Friday, January 23, 2009

The first LA UX book club


There's so many excellent UX groups in LA and I'm thrilled to be part of a brand new one - the LA UX Book Club. We met for the first time at the Santa Monica library to discuss Bill Buxton's Sketching User Experiences. Our collective take on the book was that it was an epic sketch that needed editing. But it did provide a fantastic springboard for discussions about wireframing techniques, sketching as a tool vs as a deliverable, setting expectations as part of the design process, stealing time to sketch, the challenge of UX designing in agile, communicating and establishing trust with clients, and personas - useful or useless?

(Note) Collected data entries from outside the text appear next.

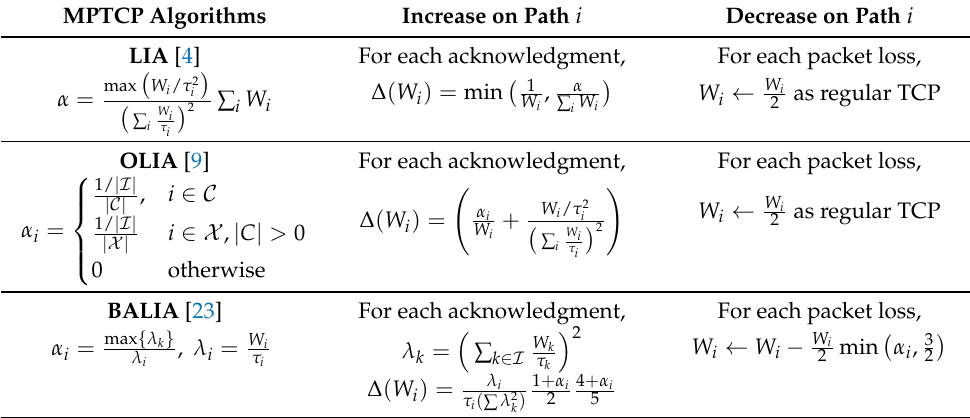
Table 1. Summary of MPTCP congestion control for LIA, OLIA, and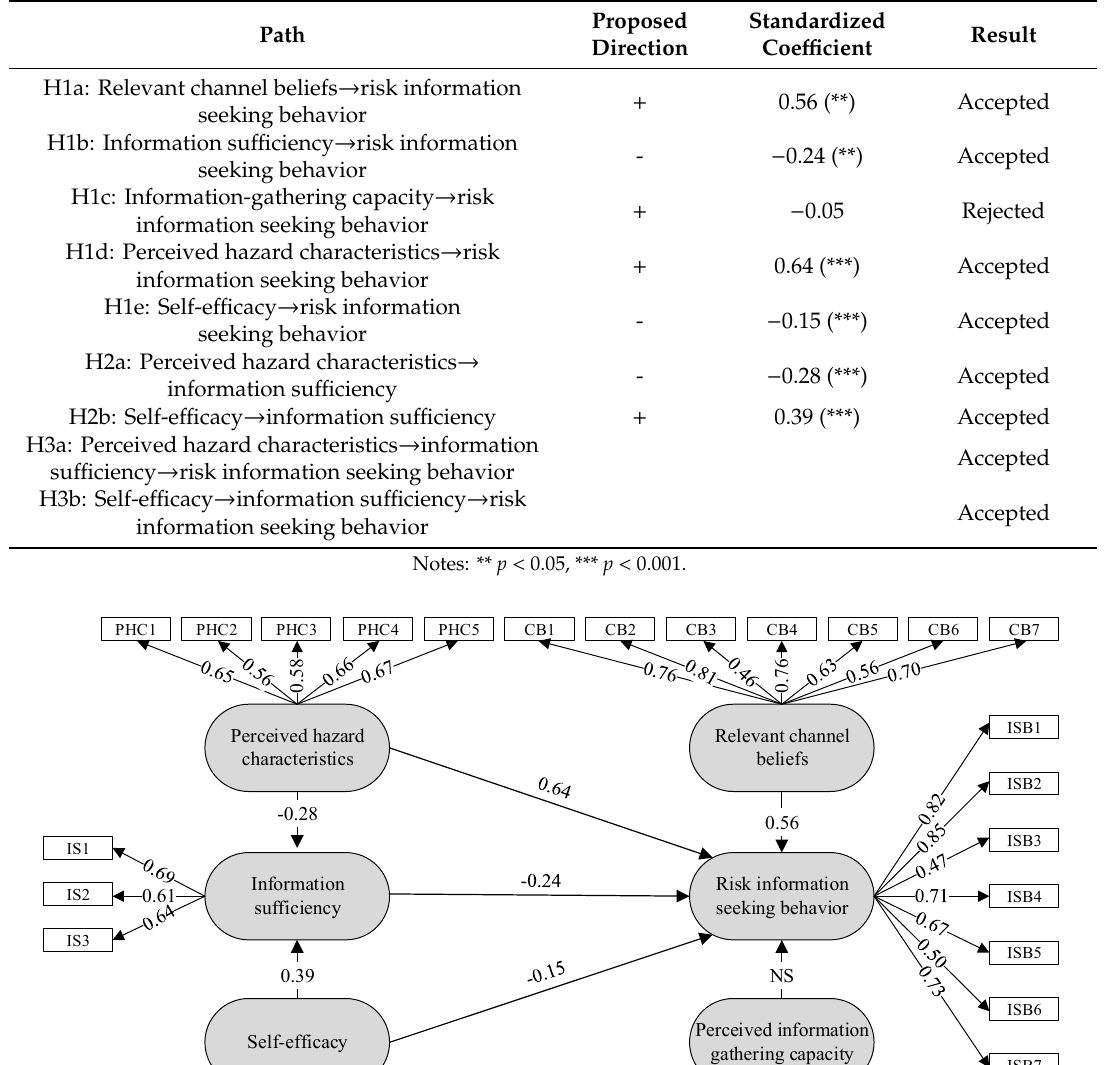
Table 5. Results of the hypothesis testing.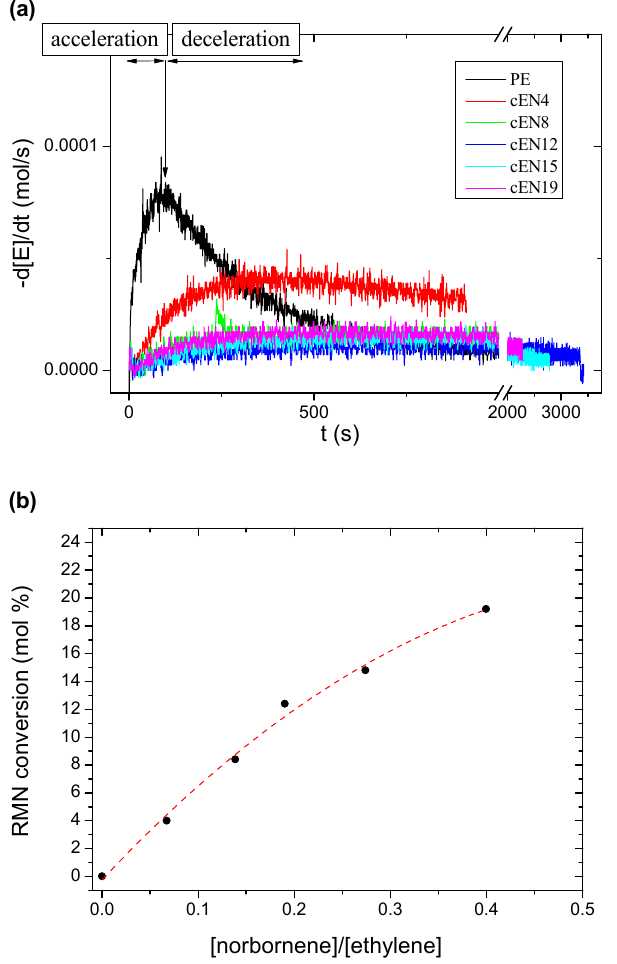
Figure 1. Polymerization kinetics for the homopolymer and copolymers ( a ), and molar % conversion regarding to the molar relationship between monomers ( b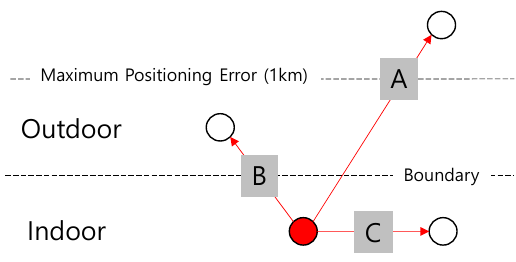
Figure 9. Three cases of user’s movement in our domain.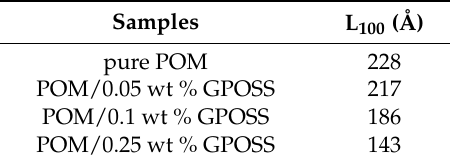
Table 2. Crystal size ( L hkl ) evaluated according to the Scherrer formula.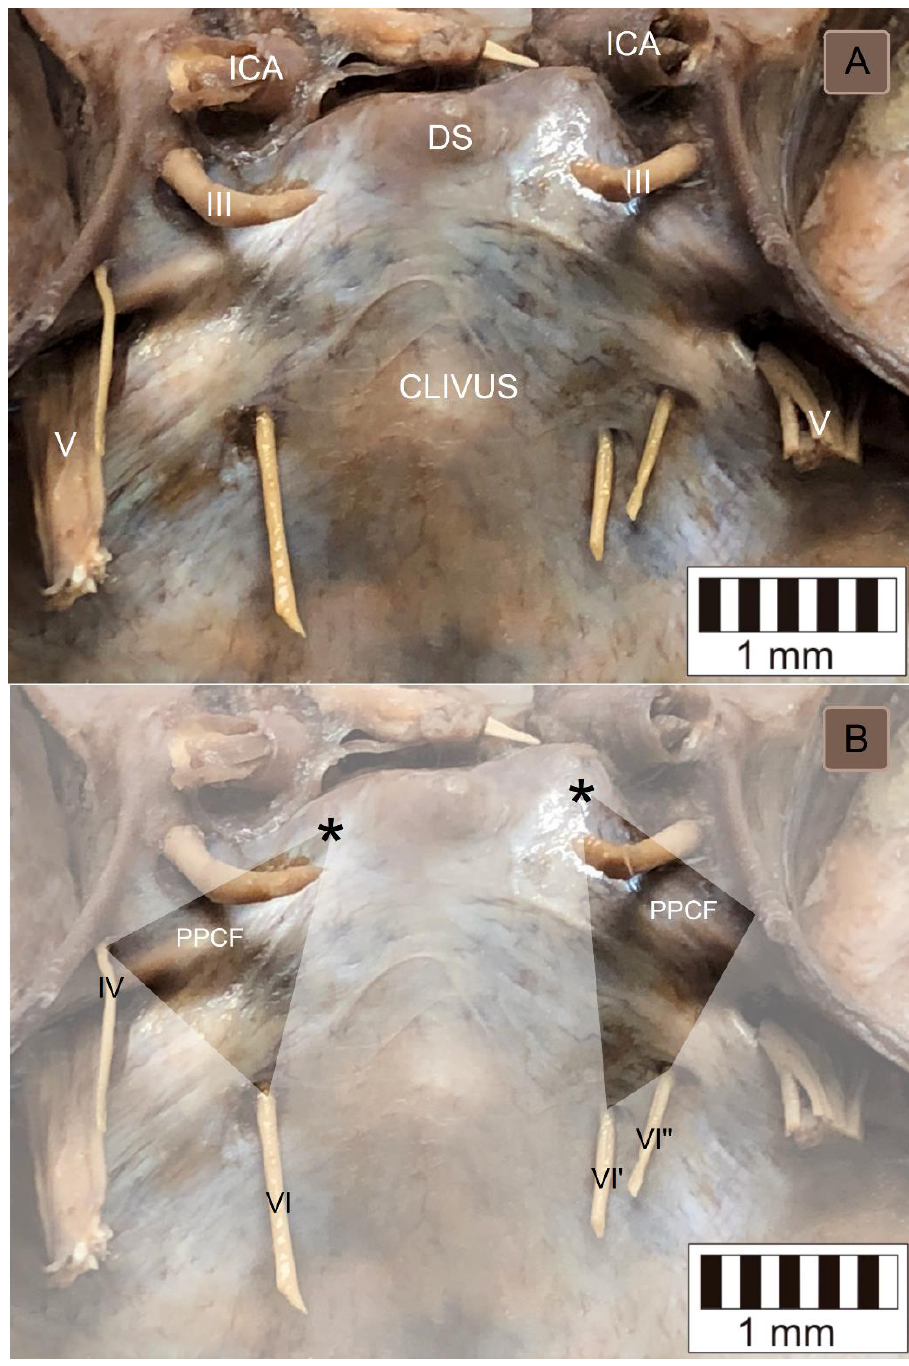
Figure 3. Posterosuperior view to the clivus and paraclival area. ( A ) Wet anatomical specimen. III = oculomotor nerve; V = trigeminal nerve; DS = dorsum sellae; and ICA = internal carotid artery. ( B ) The same photograph with the borders of the inferomedial paraclival triangle marked. On the left side, the anatomical relationships are typical; the triangle is delineated by the single abducens nerve (VI) dural entry point, the dural entrance of the trochlear nerve (IV) and the posterior clinoid process (marked by a black asterisk). Note the different positions (asymmetry) of the posterior clinoid processes on both sides. On the right side, the duplication of the abducens nerve is revealed. In this variant, the two nerve trunks (VI′ and VI″) enter the cavernous sinus posterior wall via two separate dural entry points. On this side, the inferomedial triangle is replaced by a trapezoid-shaped area.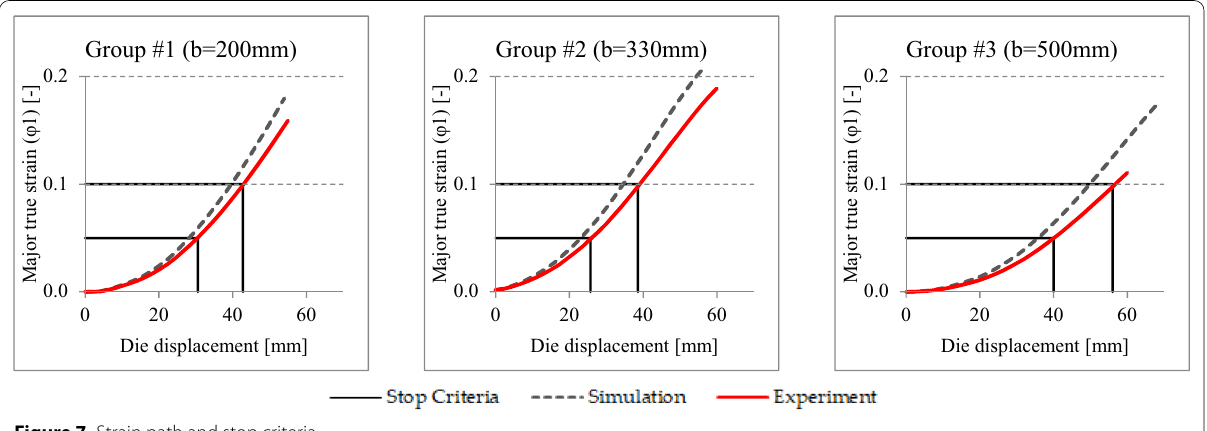
Figure 7 Strain path and stop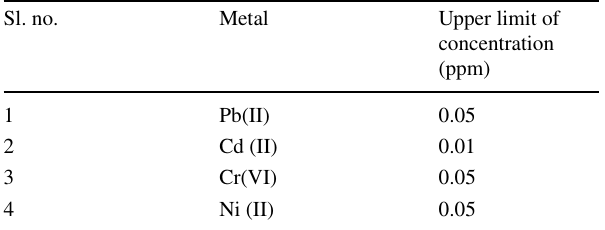
Table 1 Maximum limits of heavy metals suggested by the World health organization (WHO) Sl.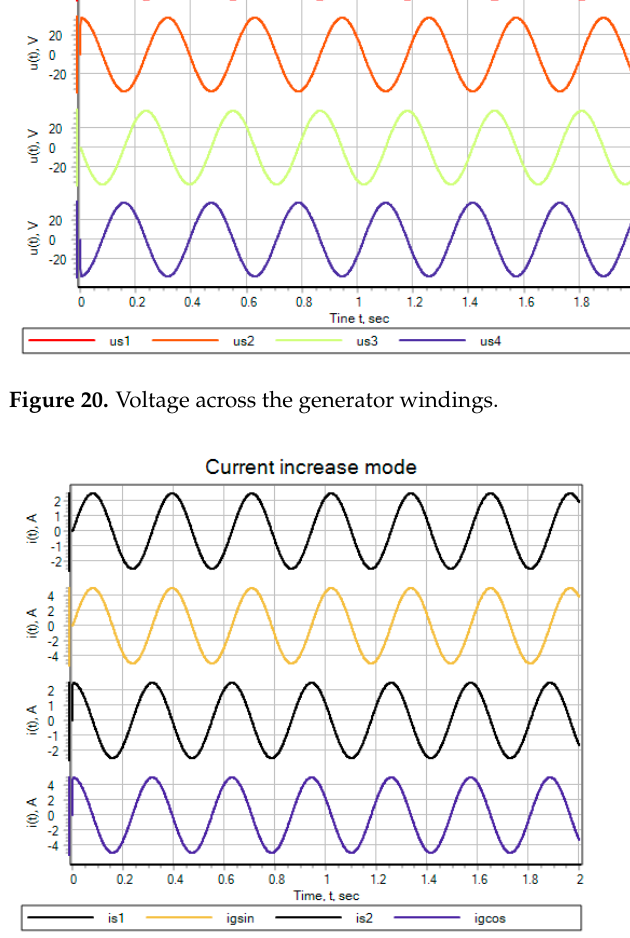
Figure 21. Load current with the stator windings connected in parallel.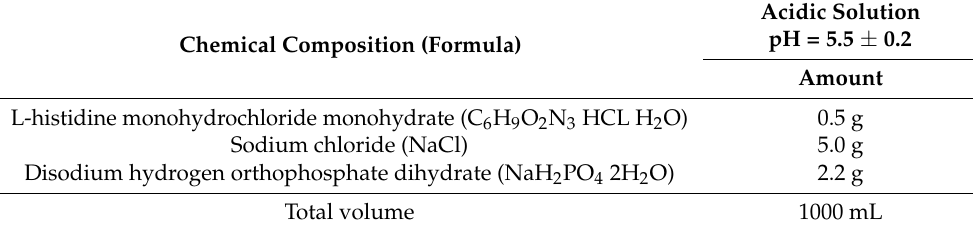
Chemical Composition (Formula)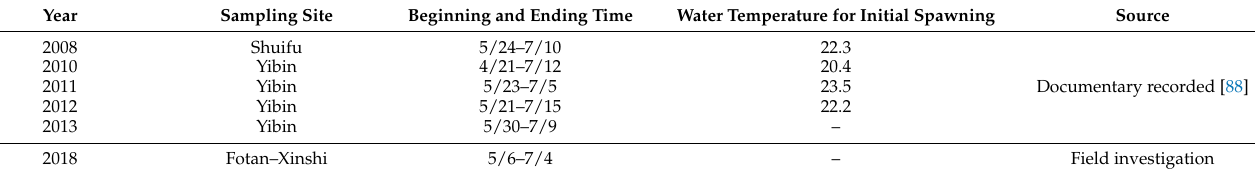
Table A1. Details of fields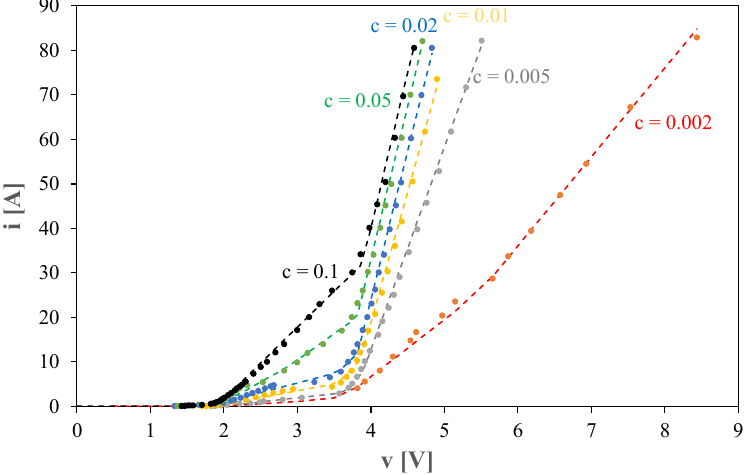
Figure 3. Calculated and measured DC current–voltage characteristics of the electrolyzer.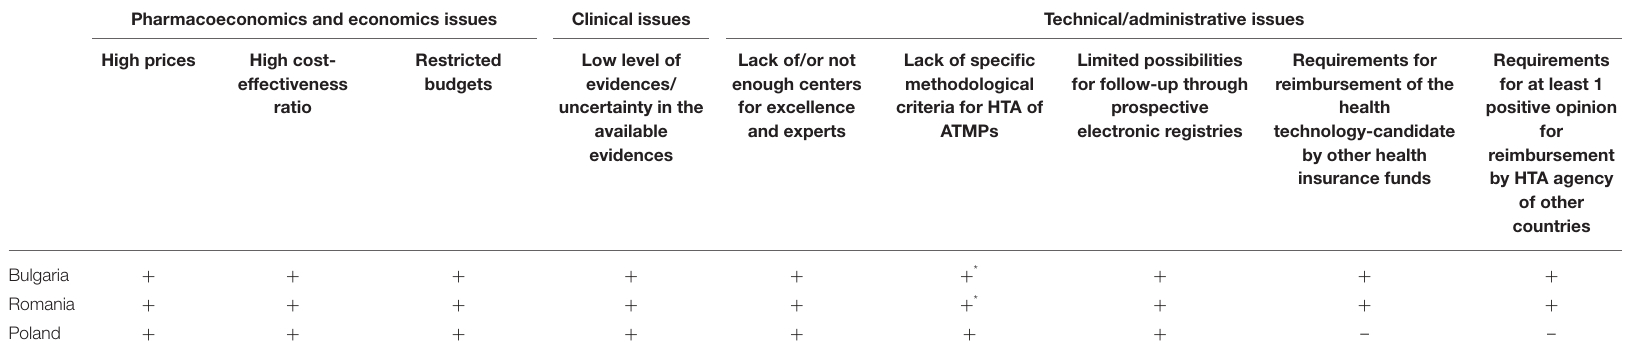
TABLE 3 | Main challenges for reimbursement of ATMPs in Bulgaria, Romania, and Poland.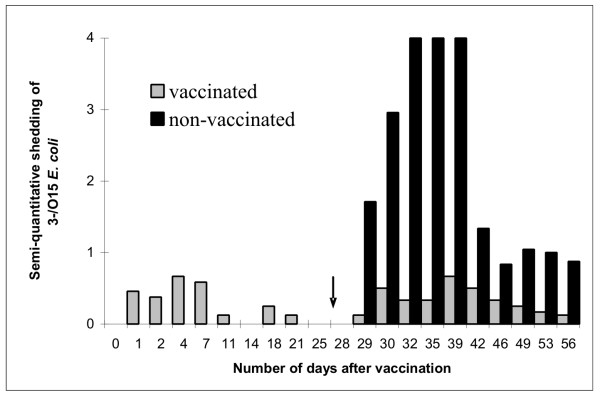
A semi-quantitative assessment of the shedding of the vaccine strain (before day 28) and wild-type strain (after day 28). The day of infection is indicated by the arrow. Grey bars represent the shedding by the vaccinated animals, black bars the shedding by the non-vaccinated rabbits (0 = no shedding, 4 = confluent colonies on agar plate).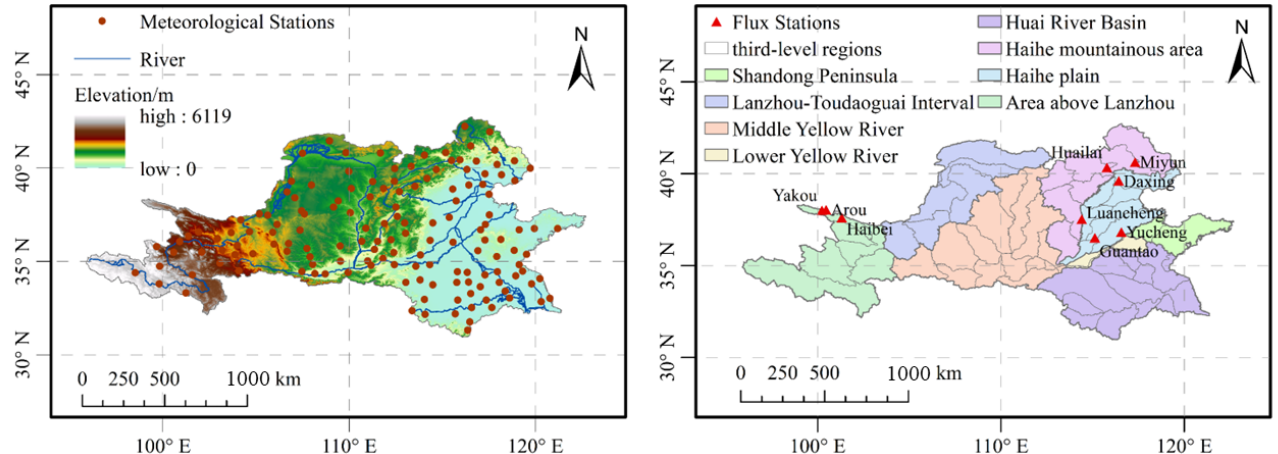
Figure 1. Zoning of Huanghuaihai River basin and distribution of meteorological stations.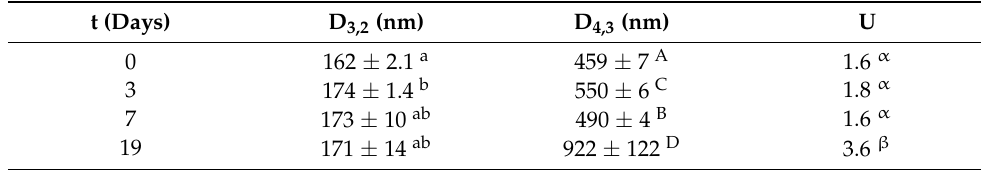
Table 4. Mean values of particle diameters and uniformity for an emulsion at 2.0 wt% of soy protein isolate, pH 2 and processed at 120 PSI. Different letters show significant differences ( p < 0.05).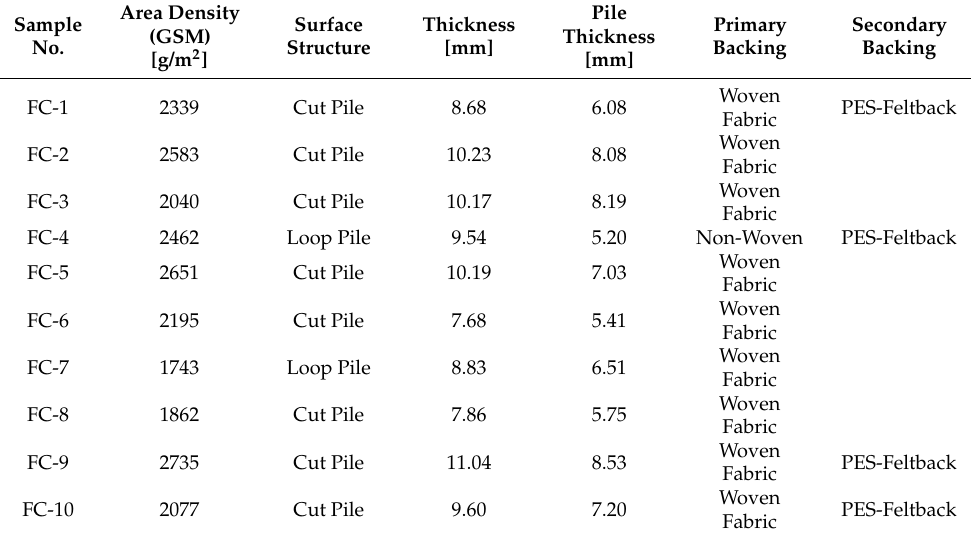
Table 1. Basic information about the different floor covering samples, area density (GSM) gram per square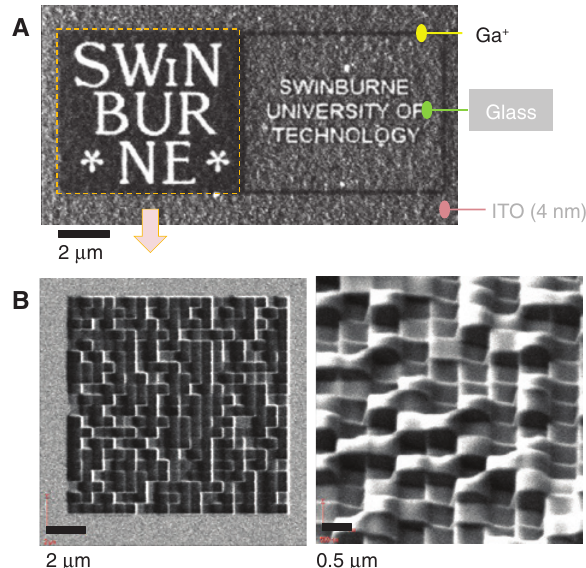
Figure 6: SEM images. (A) Ga + FIB milling of indium tin oxide (ITO) layer coated on a glass substrate: implantation (darker regions) and material removal (white). (B) An FIB-milled phase plate (at different magnification and view angle) of a hologram to project the left half section of the logo image above (marked by a dashed square); courtesy Gervinskas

Check out some of the resources we discussed:
Balsamiq, the online wireframing app that makes your wireframes look hand drawn
GUI magnets for enhanced whiteboard sketching
• 3 book recommendations about communicating and pursuasion: Crucial Conversations, On Dialogue and Nudge
...and if you decide to skip the book, do check out Bill Buxton's talk at Interaction 08 (thanks for the link Elise!)

Tuesday, January 20, 2009

Fish

Thomas Jefferson's definition of progress



This powerful quote from Thomas Jefferson was read at the MLK celebration in DC yesterday: "I am not an advocate for frequent changes in laws and constitutions, but laws and institutions must go hand in hand with the progress of the human mind. As that becomes more developed, more enlightened, as new discoveries are made, new truths discovered and manners and opinions change, with the change of circumstances, institutions must advance also to keep pace with the times. We might as well require a man to wear still the coat which fitted him when a boy as civilized society to remain ever under the regimen of their barbarous ancestors."

The time for a new coat has come. I am inspired, proud of America, and filled with gratitude on the inauguration day of Barak Obama.

Thursday, January 08, 2009

Objectified



Objectified, the new film by the director of Helvetica, is an exploration of how we perceive and design products for everyday use. A must see!